The focus isn’t terrible – in fact, for a 5×7 or 8×10, it might be just fine. But look what happens when you zoom in to those eyes and her hair:
That’s just softer than I like. After some experimenting in Photoshop Elements, I decided this photo would look nice with a romantic glow added to it, so rather than trying to repair the blur with heavy sharpening (which wouldn’t make it perfect anyway), I decided just to go with it.
Here’s what I did:
- Ran MCP Magic Skin. I changed the layer mask that Magic Skin created for me so that it lightly softened the dress as well as the skin.
- Ran Magic Clarity from MCP Bag of Tricks. Those two actions got me here:
- Added my favorite vignette. Stamp the visible layers by typing control+alt+shift+e (command+option+shift e on Mac). Use the marquee tool set to a high feather to select the area that you don’t want to be darkened by the vignette. Delete this area and change the blend mode of the layer to Multiply.
- Used Stamp Visible again.
- Went to Filter/Blur/Gaussian Blur and set the radius to about 15 pixels – more or less depending on your image.
- Changed the blend mode of this layer to Soft Light. Isn’t it awesome how that gets rid of the major blur?

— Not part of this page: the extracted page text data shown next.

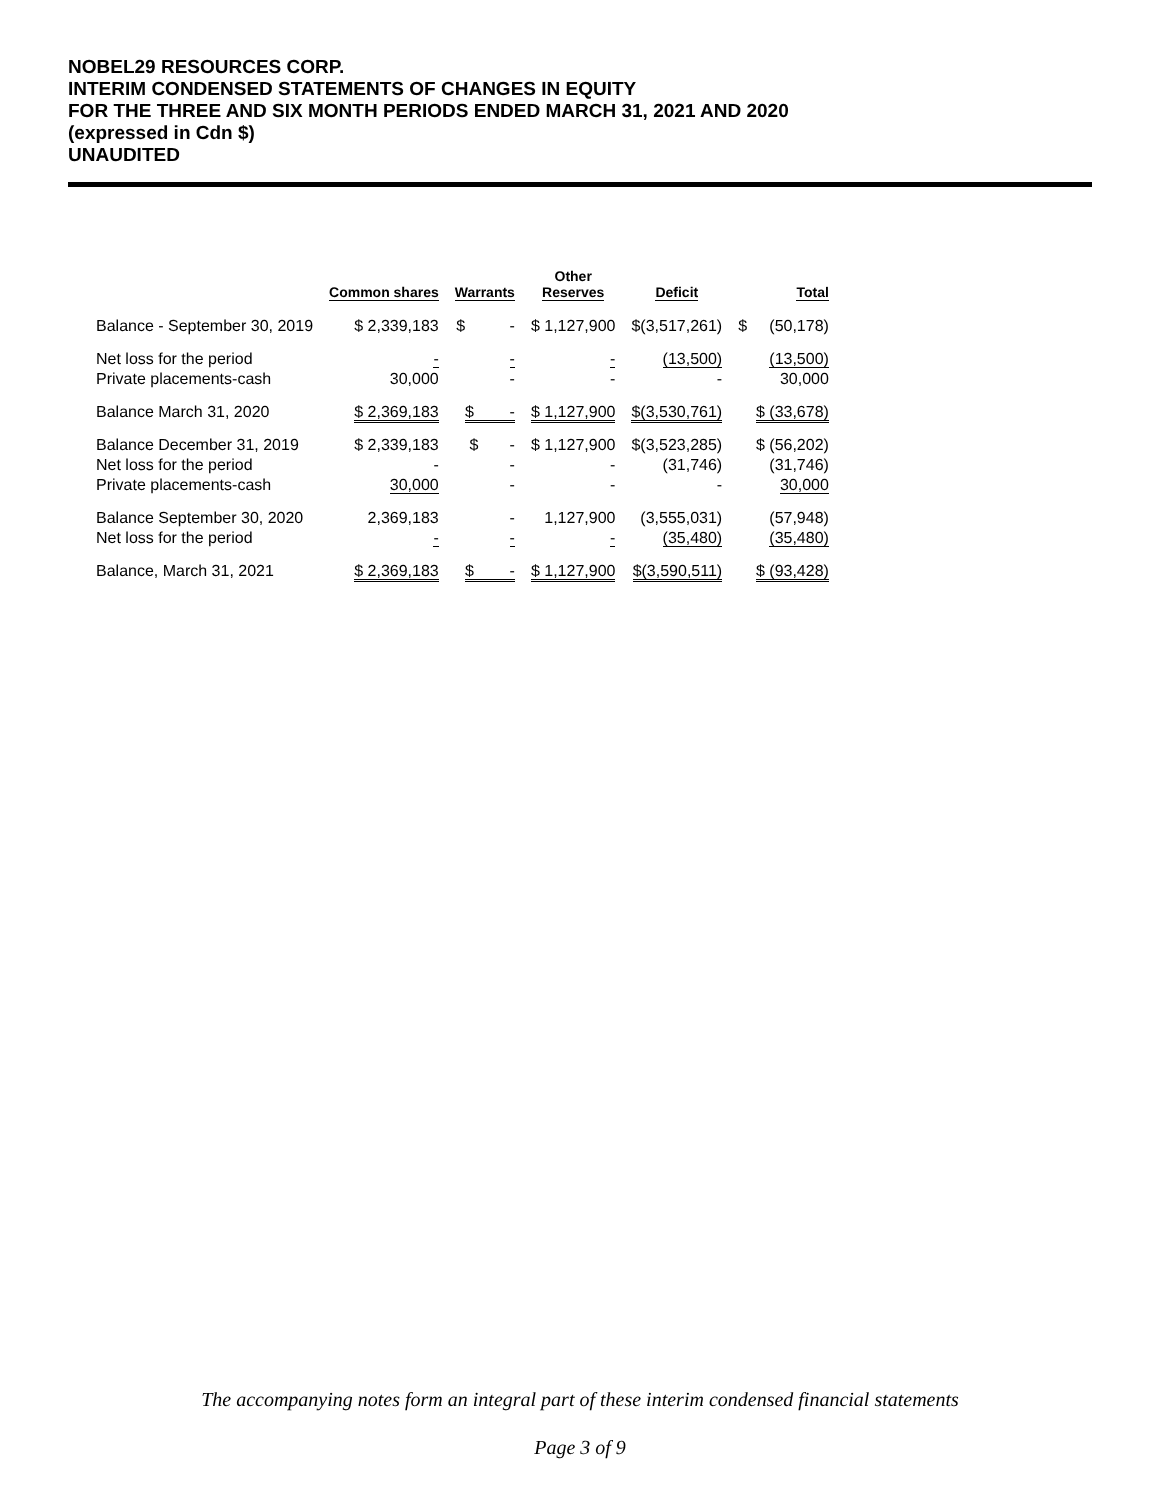NOBEL29 RESOURCES CORP.
INTERIM CONDENSED STATEMENTS OF CHANGES IN EQUITY
FOR THE THREE AND SIX MONTH PERIODS ENDED MARCH 31, 2021 AND 2020
(expressed in Cdn $)
UNAUDITED
| | Common shares | Warrants | Other Reserves | Deficit | Total |
| --- | --- | --- | --- | --- | --- |
| Balance - September 30, 2019 | $ 2,339,183 | $ - | $ 1,127,900 | $(3,517,261) | $ (50,178) |
| Net loss for the period Private placements-cash | - 30,000 | - - | - - | (13,500) - | (13,500) 30,000 |
| Balance March 31, 2020 | $ 2,369,183 | $ - | $ 1,127,900 | $(3,530,761) | $ (33,678) |
| Balance December 31, 2019 Net loss for the period Private placements-cash | $ 2,339,183 - 30,000 | $ - - - | $ 1,127,900 - - | $(3,523,285) (31,746) - | $ (56,202) (31,746) 30,000 |
| Balance September 30, 2020 Net loss for the period | 2,369,183 - | - - | 1,127,900 - | (3,555,031) (35,480) | (57,948) (35,480) |
| Balance, March 31, 2021 | $ 2,369,183 | $ - | $ 1,127,900 | $(3,590,511) | $ (93,428) |
The accompanying notes form an integral part of these interim condensed financial statements
Page 3 of 9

- So, at this point I’m thinking, yeah, I like this, so I need to clean up the undereye circles.
- Flattened the image, duplicate the background layer, set the clone tool to 70% with the tool blend mode at Lighten, and wipe away those dark circles.

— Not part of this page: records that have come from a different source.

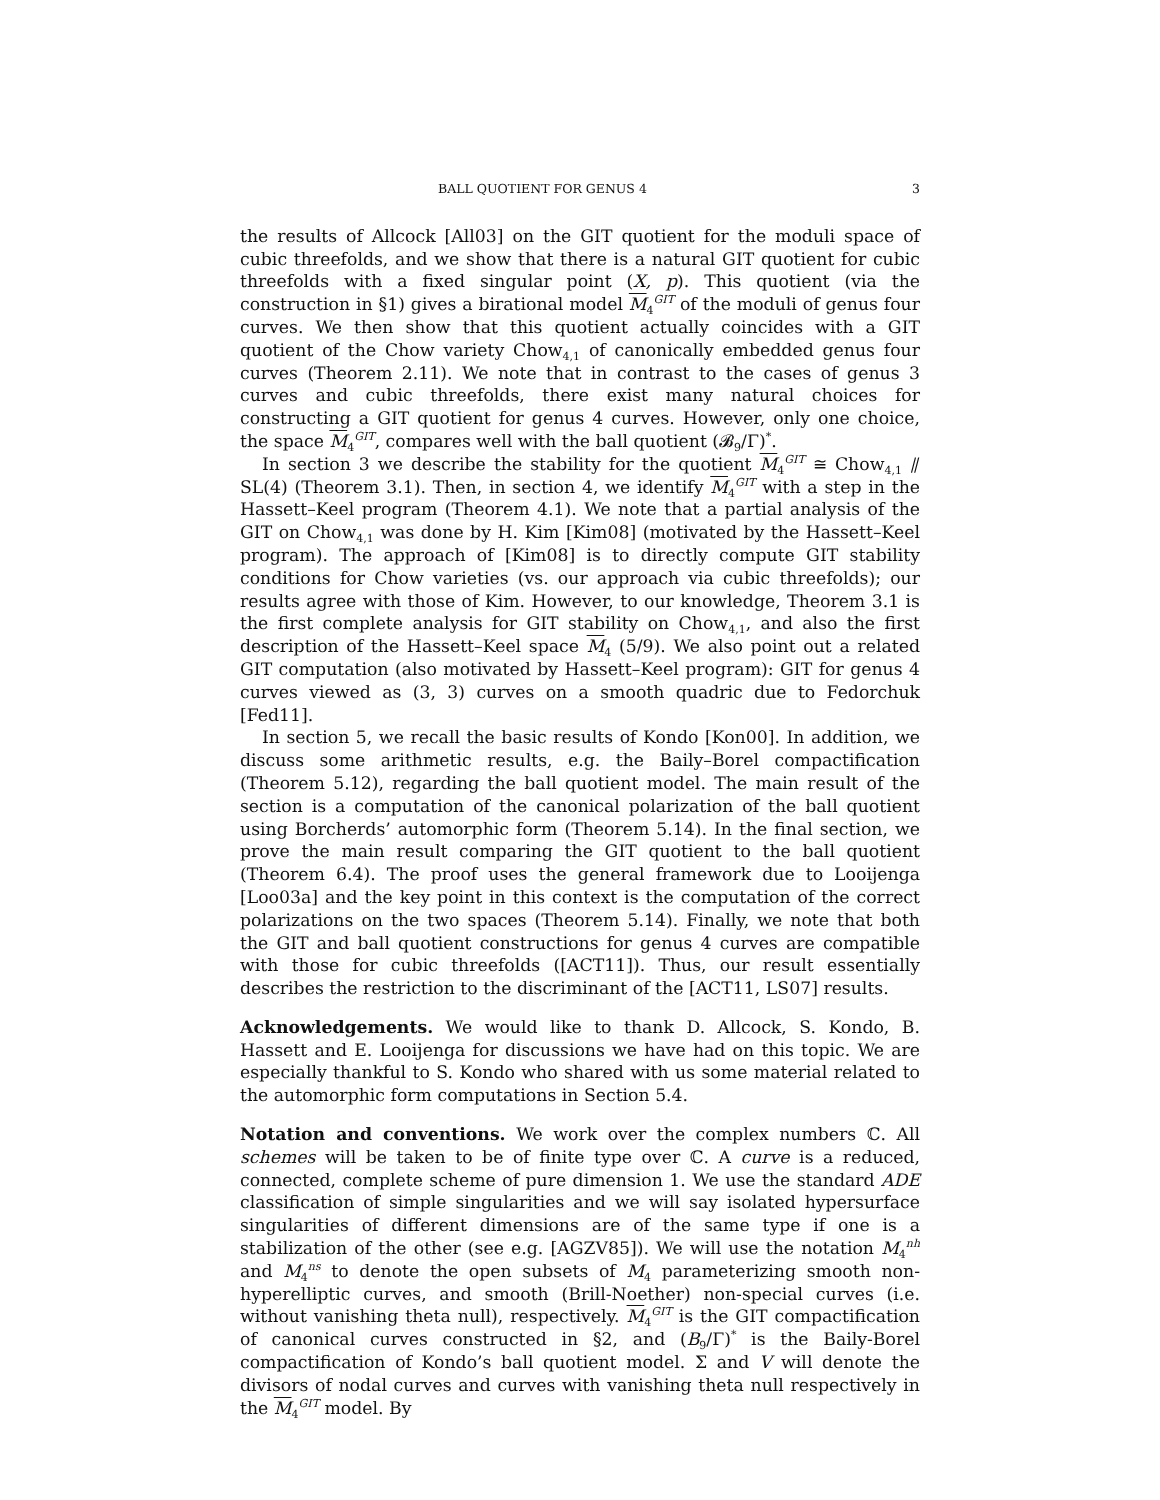BALL QUOTIENT FOR GENUS 4 3
the results of Allcock [All03] on the GIT quotient for the moduli space of cubic threefolds, and we show that there is a natural GIT quotient for cubic threefolds with a fixed singular point (X, p). This quotient (via the construction in §1) gives a birational model M<sub>4</sub><sup>GIT</sup> of the moduli of genus four curves. We then show that this quotient actually coincides with a GIT quotient of the Chow variety Chow<sub>4,1</sub> of canonically embedded genus four curves (Theorem 2.11). We note that in contrast to the cases of genus 3 curves and cubic threefolds, there exist many natural choices for constructing a GIT quotient for genus 4 curves. However, only one choice, the space M<sub>4</sub><sup>GIT</sup>, compares well with the ball quotient (𝓑<sub>9</sub>/Γ)<sup>*</sup>.
In section 3 we describe the stability for the quotient M<sub>4</sub><sup>GIT</sup> ≅ Chow<sub>4,1</sub> ⫽ SL(4) (Theorem 3.1). Then, in section 4, we identify M<sub>4</sub><sup>GIT</sup> with a step in the Hassett–Keel program (Theorem 4.1). We note that a partial analysis of the GIT on Chow<sub>4,1</sub> was done by H. Kim [Kim08] (motivated by the Hassett–Keel program). The approach of [Kim08] is to directly compute GIT stability conditions for Chow varieties (vs. our approach via cubic threefolds); our results agree with those of Kim. However, to our knowledge, Theorem 3.1 is the first complete analysis for GIT stability on Chow<sub>4,1</sub>, and also the first description of the Hassett–Keel space M<sub>4</sub> (5/9). We also point out a related GIT computation (also motivated by Hassett–Keel program): GIT for genus 4 curves viewed as (3, 3) curves on a smooth quadric due to Fedorchuk [Fed11].
In section 5, we recall the basic results of Kondo [Kon00]. In addition, we discuss some arithmetic results, e.g. the Baily–Borel compactification (Theorem 5.12), regarding the ball quotient model. The main result of the section is a computation of the canonical polarization of the ball quotient using Borcherds’ automorphic form (Theorem 5.14). In the final section, we prove the main result comparing the GIT quotient to the ball quotient (Theorem 6.4). The proof uses the general framework due to Looijenga [Loo03a] and the key point in this context is the computation of the correct polarizations on the two spaces (Theorem 5.14). Finally, we note that both the GIT and ball quotient constructions for genus 4 curves are compatible with those for cubic threefolds ([ACT11]). Thus, our result essentially describes the restriction to the discriminant of the [ACT11, LS07] results.
Acknowledgements. We would like to thank D. Allcock, S. Kondo, B. Hassett and E. Looijenga for discussions we have had on this topic. We are especially thankful to S. Kondo who shared with us some material related to the automorphic form computations in Section 5.4.
Notation and conventions. We work over the complex numbers ℂ. All schemes will be taken to be of finite type over ℂ. A curve is a reduced, connected, complete scheme of pure dimension 1. We use the standard ADE classification of simple singularities and we will say isolated hypersurface singularities of different dimensions are of the same type if one is a stabilization of the other (see e.g. [AGZV85]). We will use the notation M<sub>4</sub><sup>nh</sup> and M<sub>4</sub><sup>ns</sup> to denote the open subsets of M<sub>4</sub> parameterizing smooth non-hyperelliptic curves, and smooth (Brill-Noether) non-special curves (i.e. without vanishing theta null), respectively. M<sub>4</sub><sup>GIT</sup> is the GIT compactification of canonical curves constructed in §2, and (B<sub>9</sub>/Γ)<sup>*</sup> is the Baily-Borel compactification of Kondo’s ball quotient model. Σ and V will denote the divisors of nodal curves and curves with vanishing theta null respectively in the M<sub>4</sub><sup>GIT</sup> model. By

- Finished with the free MCP High Definition Sharpening. That’s it!
Here is the final:
This is a great example of how I don’t stress about workflow order too much. I wasn’t sure exactly where to take this photo when I started. I would normally recommend removing under eye circles first, for instance, but I wasn’t sure it it was worth the time for this image until I added the blur.
Also, I would normally add a vignette towards then end, just before sharpening. I guess I did it earlier this time because I was thinking perhaps I was finished with my edit but decided otherwise? I honestly can’t say for sure.

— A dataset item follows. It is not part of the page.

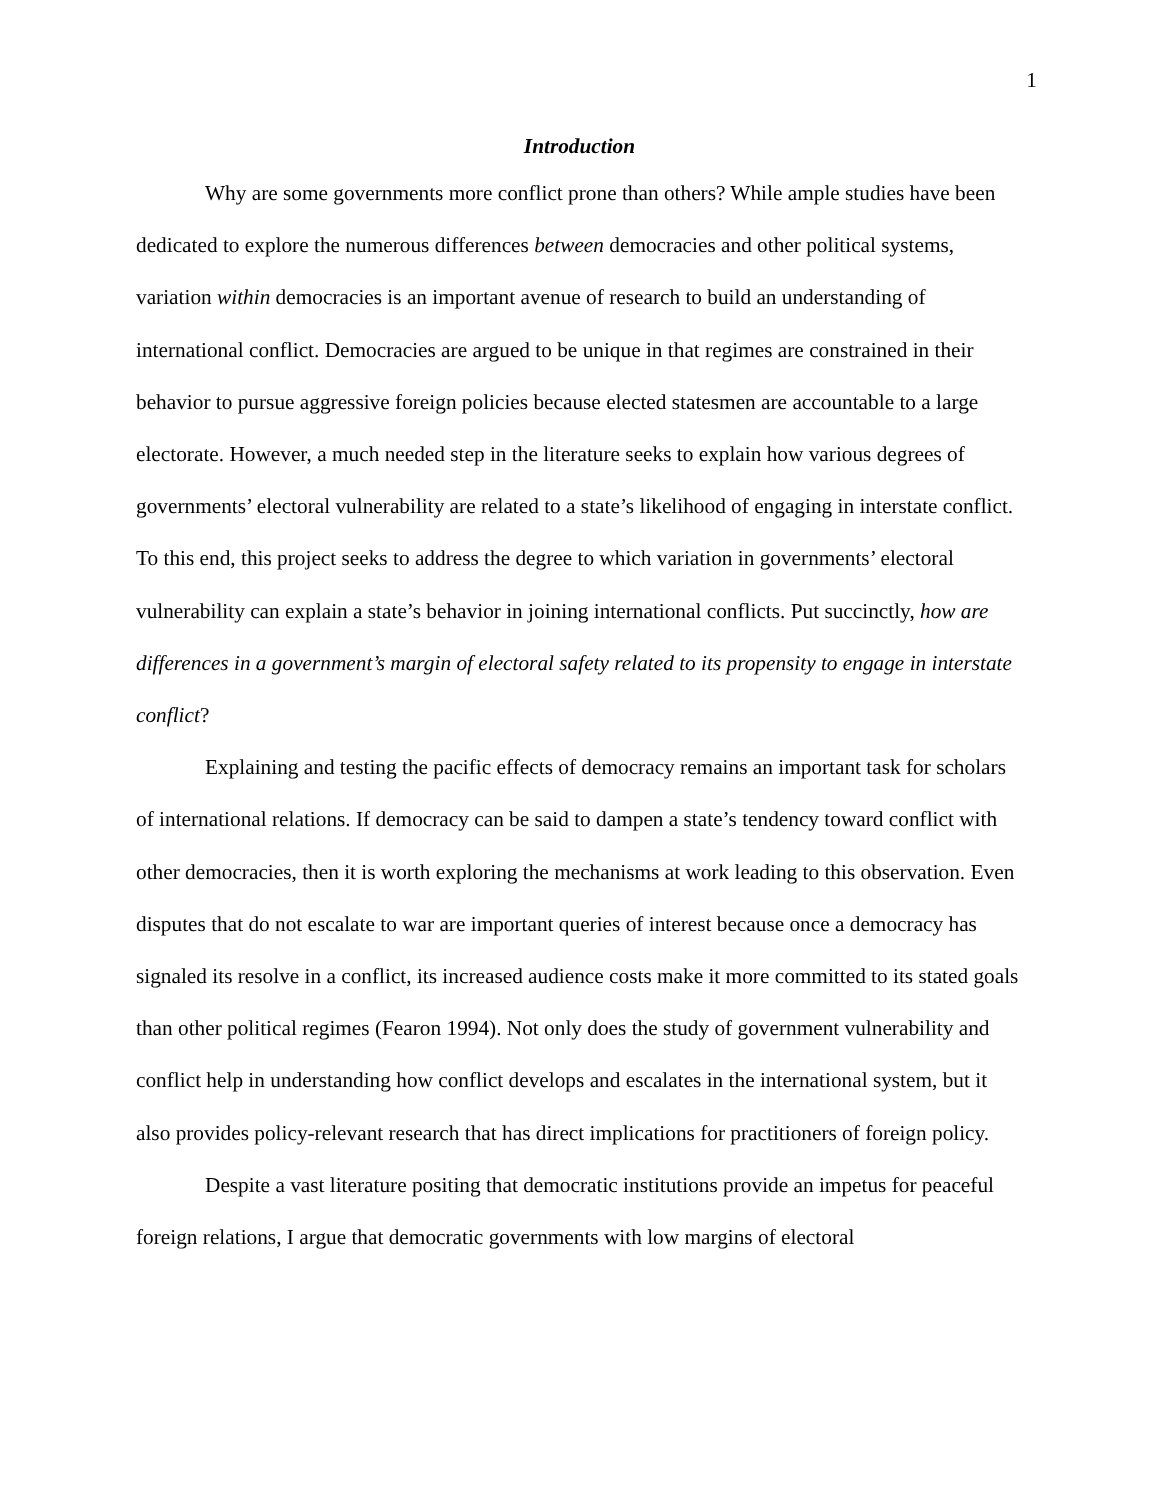1
Introduction
Why are some governments more conflict prone than others? While ample studies have been dedicated to explore the numerous differences between democracies and other political systems, variation within democracies is an important avenue of research to build an understanding of international conflict. Democracies are argued to be unique in that regimes are constrained in their behavior to pursue aggressive foreign policies because elected statesmen are accountable to a large electorate. However, a much needed step in the literature seeks to explain how various degrees of governments’ electoral vulnerability are related to a state’s likelihood of engaging in interstate conflict. To this end, this project seeks to address the degree to which variation in governments’ electoral vulnerability can explain a state’s behavior in joining international conflicts. Put succinctly, how are differences in a government’s margin of electoral safety related to its propensity to engage in interstate conflict?
Explaining and testing the pacific effects of democracy remains an important task for scholars of international relations. If democracy can be said to dampen a state’s tendency toward conflict with other democracies, then it is worth exploring the mechanisms at work leading to this observation. Even disputes that do not escalate to war are important queries of interest because once a democracy has signaled its resolve in a conflict, its increased audience costs make it more committed to its stated goals than other political regimes (Fearon 1994). Not only does the study of government vulnerability and conflict help in understanding how conflict develops and escalates in the international system, but it also provides policy-relevant research that has direct implications for practitioners of foreign policy.
Despite a vast literature positing that democratic institutions provide an impetus for peaceful foreign relations, I argue that democratic governments with low margins of electoral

The point is that the photo looks fine, right? Don’t stress over workflow order!
Also, I hope that you’re wondering why I used Stamp Visible sometimes and Flattened others! Because that’s a great question and I want to tell you about it. I used stamp visible until I was sure that the edit was on the right path. I didn’t flatten because I thought I might need to go back and adjust the Magic Skin or Magic Clarity layers at some point. It’s easier to undo a stamp visible than it is to undo all your edits and start over.